MATERIALS PROVIDED:
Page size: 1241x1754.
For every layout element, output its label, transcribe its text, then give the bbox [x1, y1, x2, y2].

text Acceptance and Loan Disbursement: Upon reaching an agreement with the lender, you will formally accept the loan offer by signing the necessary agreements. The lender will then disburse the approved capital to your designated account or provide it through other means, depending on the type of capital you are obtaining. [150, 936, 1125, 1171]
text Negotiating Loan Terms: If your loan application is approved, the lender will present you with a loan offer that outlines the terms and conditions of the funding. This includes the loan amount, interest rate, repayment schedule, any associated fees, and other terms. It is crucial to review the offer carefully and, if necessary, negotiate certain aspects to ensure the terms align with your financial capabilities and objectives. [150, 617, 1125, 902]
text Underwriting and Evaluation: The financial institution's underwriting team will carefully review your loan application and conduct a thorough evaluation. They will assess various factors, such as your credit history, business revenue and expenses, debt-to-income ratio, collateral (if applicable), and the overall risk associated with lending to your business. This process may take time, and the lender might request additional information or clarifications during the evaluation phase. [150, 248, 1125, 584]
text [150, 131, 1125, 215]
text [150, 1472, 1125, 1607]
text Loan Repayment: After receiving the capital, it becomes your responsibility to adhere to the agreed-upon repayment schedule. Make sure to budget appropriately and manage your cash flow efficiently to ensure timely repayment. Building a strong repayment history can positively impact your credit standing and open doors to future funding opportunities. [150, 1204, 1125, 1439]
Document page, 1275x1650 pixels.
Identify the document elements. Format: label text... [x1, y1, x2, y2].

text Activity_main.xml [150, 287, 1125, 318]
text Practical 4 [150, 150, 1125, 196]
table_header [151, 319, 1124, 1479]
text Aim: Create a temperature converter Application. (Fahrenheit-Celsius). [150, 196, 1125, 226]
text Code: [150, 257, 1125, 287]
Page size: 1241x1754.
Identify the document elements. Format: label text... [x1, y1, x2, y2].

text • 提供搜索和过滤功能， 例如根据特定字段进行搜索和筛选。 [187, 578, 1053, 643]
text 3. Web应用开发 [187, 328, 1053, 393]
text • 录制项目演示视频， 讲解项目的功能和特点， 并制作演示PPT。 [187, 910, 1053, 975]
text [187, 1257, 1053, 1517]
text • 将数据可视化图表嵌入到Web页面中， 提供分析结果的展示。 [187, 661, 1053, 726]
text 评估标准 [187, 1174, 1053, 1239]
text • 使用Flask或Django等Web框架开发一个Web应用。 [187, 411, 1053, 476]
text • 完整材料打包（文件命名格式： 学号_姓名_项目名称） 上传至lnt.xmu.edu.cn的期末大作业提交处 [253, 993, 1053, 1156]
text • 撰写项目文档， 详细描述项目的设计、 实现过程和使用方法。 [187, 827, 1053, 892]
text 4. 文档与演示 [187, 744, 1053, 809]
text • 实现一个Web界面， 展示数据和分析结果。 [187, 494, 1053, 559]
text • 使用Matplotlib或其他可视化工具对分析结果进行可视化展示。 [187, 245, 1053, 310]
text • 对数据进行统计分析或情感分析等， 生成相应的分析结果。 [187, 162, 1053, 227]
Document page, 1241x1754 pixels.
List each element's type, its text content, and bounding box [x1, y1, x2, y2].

WORK ORDER: Look above for the line holding "For every layout" and the line holding "text [150, 131, 1125, 215]", then output exactly those two lines and every line between them, nothing more.

YOUR RESPONSE:
For every layout element, output its label, transcribe its text, then give the bbox [x1, y1, x2, y2].

text Acceptance and Loan Disbursement: Upon reaching an agreement with the lender, you will formally accept the loan offer by signing the necessary agreements. The lender will then disburse the approved capital to your designated account or provide it through other means, depending on the type of capital you are obtaining. [150, 936, 1125, 1171]
text Negotiating Loan Terms: If your loan application is approved, the lender will present you with a loan offer that outlines the terms and conditions of the funding. This includes the loan amount, interest rate, repayment schedule, any associated fees, and other terms. It is crucial to review the offer carefully and, if necessary, negotiate certain aspects to ensure the terms align with your financial capabilities and objectives. [150, 617, 1125, 902]
text Underwriting and Evaluation: The financial institution's underwriting team will carefully review your loan application and conduct a thorough evaluation. They will assess various factors, such as your credit history, business revenue and expenses, debt-to-income ratio, collateral (if applicable), and the overall risk associated with lending to your business. This process may take time, and the lender might request additional information or clarifications during the evaluation phase. [150, 248, 1125, 584]
text [150, 131, 1125, 215]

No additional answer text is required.